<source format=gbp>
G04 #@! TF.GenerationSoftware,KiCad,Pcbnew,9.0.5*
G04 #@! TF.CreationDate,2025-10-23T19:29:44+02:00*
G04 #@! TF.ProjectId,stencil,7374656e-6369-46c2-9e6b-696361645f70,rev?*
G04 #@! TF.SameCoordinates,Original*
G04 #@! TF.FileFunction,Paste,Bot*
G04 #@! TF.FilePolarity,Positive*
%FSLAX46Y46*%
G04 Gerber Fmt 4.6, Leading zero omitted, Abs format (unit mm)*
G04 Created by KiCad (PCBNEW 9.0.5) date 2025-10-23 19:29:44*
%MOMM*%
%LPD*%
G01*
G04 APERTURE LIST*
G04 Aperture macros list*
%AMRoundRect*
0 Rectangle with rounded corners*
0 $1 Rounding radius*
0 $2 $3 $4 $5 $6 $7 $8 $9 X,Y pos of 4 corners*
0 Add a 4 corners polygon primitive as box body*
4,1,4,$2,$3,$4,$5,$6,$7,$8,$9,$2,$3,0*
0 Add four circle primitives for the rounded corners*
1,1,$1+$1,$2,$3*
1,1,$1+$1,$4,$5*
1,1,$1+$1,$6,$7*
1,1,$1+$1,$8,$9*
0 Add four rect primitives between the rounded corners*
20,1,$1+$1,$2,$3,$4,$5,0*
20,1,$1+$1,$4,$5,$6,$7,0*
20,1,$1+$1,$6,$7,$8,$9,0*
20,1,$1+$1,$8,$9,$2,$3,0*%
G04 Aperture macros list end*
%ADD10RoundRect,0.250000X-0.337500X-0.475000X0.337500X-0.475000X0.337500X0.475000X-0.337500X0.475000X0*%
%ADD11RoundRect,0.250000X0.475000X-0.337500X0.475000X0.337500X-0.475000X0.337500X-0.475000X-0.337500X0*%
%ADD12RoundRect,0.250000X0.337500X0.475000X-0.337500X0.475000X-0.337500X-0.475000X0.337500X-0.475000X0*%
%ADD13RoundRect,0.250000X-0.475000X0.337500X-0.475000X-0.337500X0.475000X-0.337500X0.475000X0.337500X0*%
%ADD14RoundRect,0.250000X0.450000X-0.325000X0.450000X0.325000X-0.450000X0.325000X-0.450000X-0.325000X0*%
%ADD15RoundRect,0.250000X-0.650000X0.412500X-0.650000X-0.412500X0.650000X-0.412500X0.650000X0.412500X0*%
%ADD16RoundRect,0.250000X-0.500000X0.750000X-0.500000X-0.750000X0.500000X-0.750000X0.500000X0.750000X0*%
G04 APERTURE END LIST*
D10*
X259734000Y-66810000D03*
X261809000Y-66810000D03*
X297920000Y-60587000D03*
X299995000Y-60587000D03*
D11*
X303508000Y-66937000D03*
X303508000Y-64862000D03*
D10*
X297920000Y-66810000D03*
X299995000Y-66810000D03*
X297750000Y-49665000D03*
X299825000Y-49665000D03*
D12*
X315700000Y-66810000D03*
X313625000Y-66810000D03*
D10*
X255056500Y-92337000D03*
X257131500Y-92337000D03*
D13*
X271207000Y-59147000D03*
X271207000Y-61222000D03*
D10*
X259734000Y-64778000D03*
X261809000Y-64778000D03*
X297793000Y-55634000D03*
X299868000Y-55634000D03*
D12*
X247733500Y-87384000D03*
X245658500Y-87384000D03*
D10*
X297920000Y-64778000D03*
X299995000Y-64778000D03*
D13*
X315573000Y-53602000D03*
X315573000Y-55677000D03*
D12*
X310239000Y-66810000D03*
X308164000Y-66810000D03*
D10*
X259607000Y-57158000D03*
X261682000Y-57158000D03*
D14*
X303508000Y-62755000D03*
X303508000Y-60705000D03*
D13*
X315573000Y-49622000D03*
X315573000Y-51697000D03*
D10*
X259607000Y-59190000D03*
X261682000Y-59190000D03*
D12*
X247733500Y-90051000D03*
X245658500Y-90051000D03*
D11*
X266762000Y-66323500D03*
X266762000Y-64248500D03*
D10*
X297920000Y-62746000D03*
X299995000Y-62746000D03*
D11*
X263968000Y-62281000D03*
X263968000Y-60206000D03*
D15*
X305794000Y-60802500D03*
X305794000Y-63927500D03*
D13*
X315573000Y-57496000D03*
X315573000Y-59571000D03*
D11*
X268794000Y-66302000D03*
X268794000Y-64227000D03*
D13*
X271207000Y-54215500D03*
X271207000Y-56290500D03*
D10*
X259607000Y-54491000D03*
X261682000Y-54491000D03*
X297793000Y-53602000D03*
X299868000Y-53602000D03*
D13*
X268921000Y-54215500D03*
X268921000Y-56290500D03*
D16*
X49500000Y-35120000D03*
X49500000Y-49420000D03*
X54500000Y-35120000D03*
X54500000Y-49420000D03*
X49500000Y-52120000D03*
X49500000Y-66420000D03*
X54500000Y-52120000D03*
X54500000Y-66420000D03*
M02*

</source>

+++

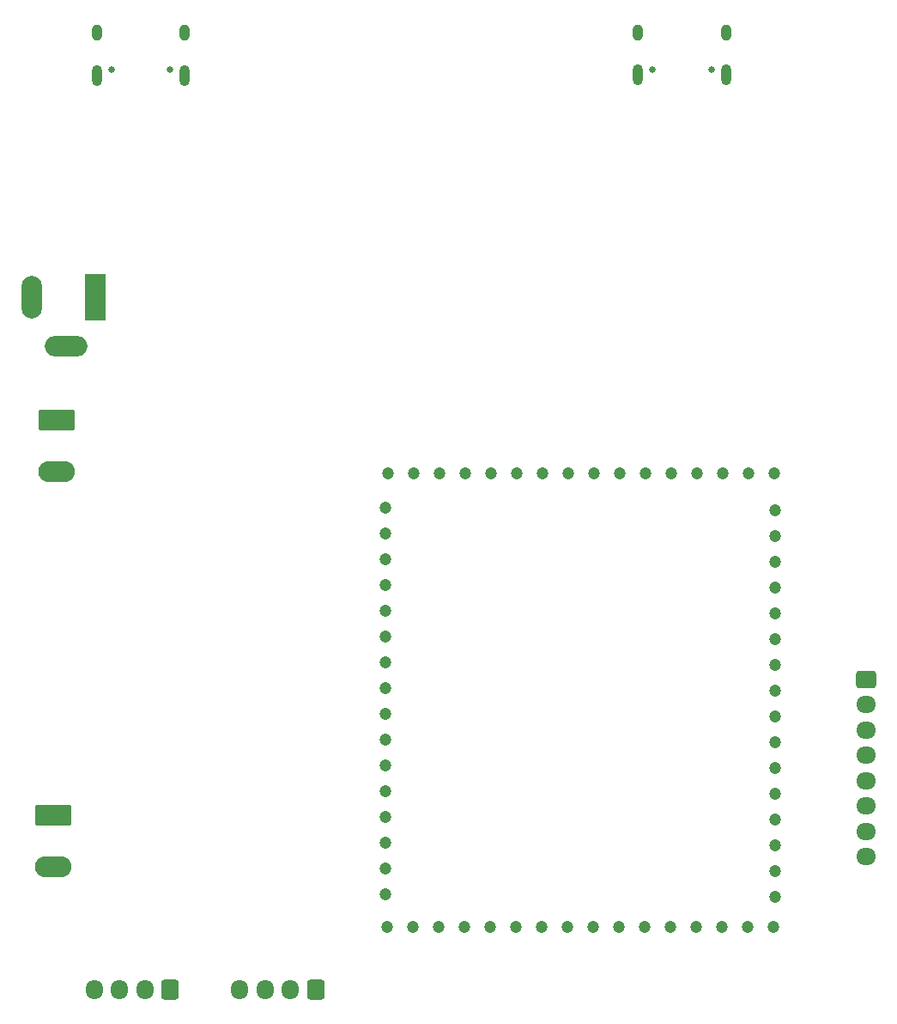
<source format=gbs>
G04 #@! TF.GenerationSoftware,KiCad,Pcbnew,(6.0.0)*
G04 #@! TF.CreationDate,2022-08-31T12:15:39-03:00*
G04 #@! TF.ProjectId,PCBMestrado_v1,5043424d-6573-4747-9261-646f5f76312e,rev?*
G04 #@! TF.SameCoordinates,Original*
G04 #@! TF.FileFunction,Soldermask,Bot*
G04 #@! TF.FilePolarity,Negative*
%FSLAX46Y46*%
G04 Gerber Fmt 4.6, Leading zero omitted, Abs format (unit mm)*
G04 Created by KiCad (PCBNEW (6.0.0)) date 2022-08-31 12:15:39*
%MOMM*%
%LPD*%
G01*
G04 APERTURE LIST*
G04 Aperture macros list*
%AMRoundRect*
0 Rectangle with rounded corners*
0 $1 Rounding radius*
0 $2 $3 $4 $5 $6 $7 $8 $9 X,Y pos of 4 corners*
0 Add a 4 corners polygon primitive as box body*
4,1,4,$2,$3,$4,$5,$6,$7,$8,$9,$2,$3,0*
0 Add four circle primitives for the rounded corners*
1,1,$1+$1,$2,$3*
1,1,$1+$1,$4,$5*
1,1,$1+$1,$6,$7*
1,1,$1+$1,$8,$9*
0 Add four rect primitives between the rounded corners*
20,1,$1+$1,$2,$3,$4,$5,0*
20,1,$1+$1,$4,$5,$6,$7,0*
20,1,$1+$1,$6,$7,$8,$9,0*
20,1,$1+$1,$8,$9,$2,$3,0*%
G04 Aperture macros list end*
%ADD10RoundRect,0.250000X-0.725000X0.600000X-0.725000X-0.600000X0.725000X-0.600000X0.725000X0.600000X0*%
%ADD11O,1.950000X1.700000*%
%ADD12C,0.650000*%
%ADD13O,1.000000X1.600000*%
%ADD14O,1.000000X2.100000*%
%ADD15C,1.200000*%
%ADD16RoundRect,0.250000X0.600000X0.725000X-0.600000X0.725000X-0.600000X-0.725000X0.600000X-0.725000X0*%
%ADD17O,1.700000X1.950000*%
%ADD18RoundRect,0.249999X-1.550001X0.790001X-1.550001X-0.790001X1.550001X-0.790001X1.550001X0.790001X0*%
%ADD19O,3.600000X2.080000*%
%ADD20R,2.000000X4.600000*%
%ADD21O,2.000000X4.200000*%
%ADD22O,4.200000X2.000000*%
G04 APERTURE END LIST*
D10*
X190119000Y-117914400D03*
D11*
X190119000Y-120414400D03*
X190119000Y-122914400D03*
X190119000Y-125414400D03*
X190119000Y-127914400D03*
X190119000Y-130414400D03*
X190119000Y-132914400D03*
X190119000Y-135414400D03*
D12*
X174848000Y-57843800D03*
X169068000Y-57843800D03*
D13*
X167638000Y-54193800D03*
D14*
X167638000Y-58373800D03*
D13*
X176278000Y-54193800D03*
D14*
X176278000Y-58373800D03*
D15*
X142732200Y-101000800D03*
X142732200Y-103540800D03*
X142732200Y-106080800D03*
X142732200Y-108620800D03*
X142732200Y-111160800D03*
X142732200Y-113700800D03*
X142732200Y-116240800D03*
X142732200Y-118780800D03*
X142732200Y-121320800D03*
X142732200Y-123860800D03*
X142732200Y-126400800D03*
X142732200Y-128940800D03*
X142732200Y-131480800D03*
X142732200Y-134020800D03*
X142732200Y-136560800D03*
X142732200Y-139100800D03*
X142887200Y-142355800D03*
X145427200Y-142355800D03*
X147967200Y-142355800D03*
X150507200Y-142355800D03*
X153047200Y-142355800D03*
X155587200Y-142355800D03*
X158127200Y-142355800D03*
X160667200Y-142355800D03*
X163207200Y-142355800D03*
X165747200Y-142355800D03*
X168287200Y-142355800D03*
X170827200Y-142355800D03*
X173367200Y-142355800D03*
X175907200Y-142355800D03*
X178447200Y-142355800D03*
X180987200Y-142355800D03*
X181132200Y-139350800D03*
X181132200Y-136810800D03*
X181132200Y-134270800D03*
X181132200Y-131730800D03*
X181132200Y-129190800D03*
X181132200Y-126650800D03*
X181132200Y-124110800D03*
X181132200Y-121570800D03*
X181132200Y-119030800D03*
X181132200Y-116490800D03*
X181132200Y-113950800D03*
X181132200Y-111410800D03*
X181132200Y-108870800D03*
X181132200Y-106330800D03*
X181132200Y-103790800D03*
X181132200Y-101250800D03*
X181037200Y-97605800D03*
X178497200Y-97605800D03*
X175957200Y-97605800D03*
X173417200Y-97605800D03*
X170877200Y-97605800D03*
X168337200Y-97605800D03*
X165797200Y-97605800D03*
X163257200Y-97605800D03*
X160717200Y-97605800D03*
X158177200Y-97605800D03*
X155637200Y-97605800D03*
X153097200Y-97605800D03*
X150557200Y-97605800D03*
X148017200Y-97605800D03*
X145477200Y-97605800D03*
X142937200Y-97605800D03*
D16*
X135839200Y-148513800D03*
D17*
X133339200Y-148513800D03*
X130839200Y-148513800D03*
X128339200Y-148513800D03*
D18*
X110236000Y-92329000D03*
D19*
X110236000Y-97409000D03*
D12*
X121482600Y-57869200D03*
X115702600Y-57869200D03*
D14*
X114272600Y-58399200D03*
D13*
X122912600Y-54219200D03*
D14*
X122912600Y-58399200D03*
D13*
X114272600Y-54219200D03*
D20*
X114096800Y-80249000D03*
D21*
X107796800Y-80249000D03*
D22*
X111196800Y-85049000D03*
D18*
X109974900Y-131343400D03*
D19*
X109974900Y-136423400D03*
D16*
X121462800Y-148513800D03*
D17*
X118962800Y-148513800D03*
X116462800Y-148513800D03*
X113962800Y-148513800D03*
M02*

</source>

+++

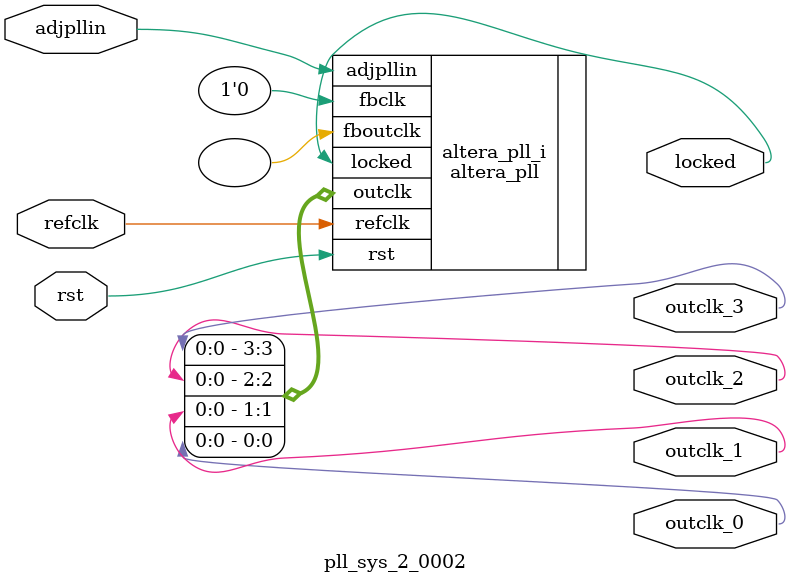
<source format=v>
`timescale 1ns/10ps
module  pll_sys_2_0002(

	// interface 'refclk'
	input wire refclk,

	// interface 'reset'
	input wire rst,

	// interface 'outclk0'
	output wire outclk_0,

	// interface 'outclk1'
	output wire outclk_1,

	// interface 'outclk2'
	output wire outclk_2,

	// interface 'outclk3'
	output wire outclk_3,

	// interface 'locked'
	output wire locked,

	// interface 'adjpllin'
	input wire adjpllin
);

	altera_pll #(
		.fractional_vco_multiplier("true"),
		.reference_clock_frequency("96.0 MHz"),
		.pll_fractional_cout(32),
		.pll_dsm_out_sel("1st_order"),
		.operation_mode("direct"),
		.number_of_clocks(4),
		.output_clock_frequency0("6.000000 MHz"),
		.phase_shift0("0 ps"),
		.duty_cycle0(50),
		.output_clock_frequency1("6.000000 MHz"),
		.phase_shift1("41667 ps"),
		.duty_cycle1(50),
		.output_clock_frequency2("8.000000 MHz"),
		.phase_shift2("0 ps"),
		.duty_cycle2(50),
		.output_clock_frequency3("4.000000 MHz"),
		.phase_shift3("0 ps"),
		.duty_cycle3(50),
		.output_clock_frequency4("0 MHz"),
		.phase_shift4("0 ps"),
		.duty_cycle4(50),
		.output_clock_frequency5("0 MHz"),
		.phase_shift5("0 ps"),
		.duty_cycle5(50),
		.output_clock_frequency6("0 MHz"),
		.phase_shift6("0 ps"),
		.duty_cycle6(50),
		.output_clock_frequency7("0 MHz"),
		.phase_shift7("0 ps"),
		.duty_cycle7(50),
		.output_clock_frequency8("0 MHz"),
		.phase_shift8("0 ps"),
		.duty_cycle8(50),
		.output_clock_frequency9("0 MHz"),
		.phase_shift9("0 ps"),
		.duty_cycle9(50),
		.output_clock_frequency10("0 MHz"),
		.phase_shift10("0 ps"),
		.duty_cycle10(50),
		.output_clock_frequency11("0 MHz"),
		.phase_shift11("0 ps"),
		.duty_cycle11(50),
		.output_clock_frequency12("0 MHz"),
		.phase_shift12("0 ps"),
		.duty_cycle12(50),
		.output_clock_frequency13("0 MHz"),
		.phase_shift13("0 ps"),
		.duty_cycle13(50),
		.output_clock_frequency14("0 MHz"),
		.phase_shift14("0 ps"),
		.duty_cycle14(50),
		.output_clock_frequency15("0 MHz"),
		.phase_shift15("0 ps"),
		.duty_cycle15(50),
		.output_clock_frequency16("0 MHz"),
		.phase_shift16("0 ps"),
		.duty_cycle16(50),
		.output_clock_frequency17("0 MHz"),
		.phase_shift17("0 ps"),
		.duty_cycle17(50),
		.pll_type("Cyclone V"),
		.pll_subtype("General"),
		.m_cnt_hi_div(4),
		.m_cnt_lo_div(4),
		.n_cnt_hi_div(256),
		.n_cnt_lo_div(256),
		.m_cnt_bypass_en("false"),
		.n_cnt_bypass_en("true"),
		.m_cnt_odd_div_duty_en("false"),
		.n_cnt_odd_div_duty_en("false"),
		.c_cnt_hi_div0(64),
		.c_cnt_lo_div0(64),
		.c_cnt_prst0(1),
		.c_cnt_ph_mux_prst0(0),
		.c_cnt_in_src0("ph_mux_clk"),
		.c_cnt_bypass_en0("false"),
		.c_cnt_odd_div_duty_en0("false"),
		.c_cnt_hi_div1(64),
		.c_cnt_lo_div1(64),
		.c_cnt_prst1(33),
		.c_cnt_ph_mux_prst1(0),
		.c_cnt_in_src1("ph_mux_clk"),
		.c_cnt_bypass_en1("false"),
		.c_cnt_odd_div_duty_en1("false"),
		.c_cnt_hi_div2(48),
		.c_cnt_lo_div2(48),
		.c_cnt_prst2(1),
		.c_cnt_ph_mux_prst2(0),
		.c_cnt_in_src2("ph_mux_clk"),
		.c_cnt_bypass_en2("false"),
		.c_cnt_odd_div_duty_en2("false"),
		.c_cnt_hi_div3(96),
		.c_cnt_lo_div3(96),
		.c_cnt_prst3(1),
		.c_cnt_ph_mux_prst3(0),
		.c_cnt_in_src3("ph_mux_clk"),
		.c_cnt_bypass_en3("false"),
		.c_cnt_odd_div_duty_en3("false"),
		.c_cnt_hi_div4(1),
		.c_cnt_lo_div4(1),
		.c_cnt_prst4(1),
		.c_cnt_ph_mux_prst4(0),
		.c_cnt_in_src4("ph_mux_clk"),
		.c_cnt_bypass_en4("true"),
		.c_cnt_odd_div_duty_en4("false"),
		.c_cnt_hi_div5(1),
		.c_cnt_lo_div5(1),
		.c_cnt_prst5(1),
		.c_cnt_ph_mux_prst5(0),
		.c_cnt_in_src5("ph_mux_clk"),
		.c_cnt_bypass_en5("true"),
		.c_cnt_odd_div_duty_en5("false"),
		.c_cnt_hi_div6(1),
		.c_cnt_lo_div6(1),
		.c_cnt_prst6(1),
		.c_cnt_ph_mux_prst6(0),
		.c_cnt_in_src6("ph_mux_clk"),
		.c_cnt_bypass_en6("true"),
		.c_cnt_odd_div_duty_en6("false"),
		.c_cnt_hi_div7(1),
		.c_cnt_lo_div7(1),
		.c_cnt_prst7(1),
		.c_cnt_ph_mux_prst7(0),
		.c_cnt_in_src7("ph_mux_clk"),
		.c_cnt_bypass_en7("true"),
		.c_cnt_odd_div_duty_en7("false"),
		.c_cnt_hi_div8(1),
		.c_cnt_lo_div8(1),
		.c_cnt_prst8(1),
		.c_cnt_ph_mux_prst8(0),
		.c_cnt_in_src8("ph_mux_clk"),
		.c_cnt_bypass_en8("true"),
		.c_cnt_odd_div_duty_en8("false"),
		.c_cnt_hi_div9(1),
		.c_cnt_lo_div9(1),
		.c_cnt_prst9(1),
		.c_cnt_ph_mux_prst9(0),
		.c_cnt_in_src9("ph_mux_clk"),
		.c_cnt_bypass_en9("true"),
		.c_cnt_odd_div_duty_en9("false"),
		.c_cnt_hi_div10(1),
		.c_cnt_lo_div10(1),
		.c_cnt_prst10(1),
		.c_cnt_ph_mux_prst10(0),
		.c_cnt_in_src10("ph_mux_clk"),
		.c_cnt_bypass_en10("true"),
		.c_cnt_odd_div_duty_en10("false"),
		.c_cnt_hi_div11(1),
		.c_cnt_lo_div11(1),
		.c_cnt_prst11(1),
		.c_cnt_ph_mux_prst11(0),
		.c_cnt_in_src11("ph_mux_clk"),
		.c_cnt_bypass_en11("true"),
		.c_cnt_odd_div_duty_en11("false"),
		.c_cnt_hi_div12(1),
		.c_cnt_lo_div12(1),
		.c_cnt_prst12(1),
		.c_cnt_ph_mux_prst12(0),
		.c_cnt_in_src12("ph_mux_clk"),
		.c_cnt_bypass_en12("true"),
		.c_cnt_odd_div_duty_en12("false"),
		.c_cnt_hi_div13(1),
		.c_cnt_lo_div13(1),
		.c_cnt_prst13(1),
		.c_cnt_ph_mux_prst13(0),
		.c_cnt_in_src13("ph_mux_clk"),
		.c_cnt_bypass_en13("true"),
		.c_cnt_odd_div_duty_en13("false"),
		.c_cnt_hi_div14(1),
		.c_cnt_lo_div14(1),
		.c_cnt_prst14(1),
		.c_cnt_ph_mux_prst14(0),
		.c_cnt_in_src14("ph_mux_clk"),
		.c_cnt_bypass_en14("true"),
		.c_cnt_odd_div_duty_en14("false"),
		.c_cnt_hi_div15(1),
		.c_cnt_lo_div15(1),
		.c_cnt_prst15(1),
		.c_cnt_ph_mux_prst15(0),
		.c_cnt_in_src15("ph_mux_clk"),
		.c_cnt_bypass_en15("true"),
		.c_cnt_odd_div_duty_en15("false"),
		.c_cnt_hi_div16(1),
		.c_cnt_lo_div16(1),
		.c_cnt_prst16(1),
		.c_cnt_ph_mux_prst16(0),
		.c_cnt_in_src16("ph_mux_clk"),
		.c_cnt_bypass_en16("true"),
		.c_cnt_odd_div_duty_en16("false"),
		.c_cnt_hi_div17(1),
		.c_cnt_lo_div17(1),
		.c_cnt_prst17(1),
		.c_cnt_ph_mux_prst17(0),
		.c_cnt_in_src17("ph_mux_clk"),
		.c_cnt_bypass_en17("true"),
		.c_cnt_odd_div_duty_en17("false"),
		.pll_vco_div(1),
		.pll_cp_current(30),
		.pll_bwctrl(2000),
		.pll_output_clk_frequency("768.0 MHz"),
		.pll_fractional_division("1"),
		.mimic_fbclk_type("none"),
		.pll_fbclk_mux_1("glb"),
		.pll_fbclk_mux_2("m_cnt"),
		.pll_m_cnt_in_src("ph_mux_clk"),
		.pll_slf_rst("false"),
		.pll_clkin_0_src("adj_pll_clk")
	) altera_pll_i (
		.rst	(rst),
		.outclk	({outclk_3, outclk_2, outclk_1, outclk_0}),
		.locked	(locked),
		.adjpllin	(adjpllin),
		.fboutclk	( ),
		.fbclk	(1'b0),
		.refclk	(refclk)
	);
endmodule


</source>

+++

» **YOUR GOAL**
Wherever "format" appears in a line of the entries, copy that line.

» **EXPECTED OUTPUT**
<source format=gbp>
G04 Gerber Fmt 4.6, Leading zero omitted, Abs format (unit mm)*
<source format=gbs>
G04 Gerber Fmt 4.6, Leading zero omitted, Abs format (unit mm)*
<source format=v>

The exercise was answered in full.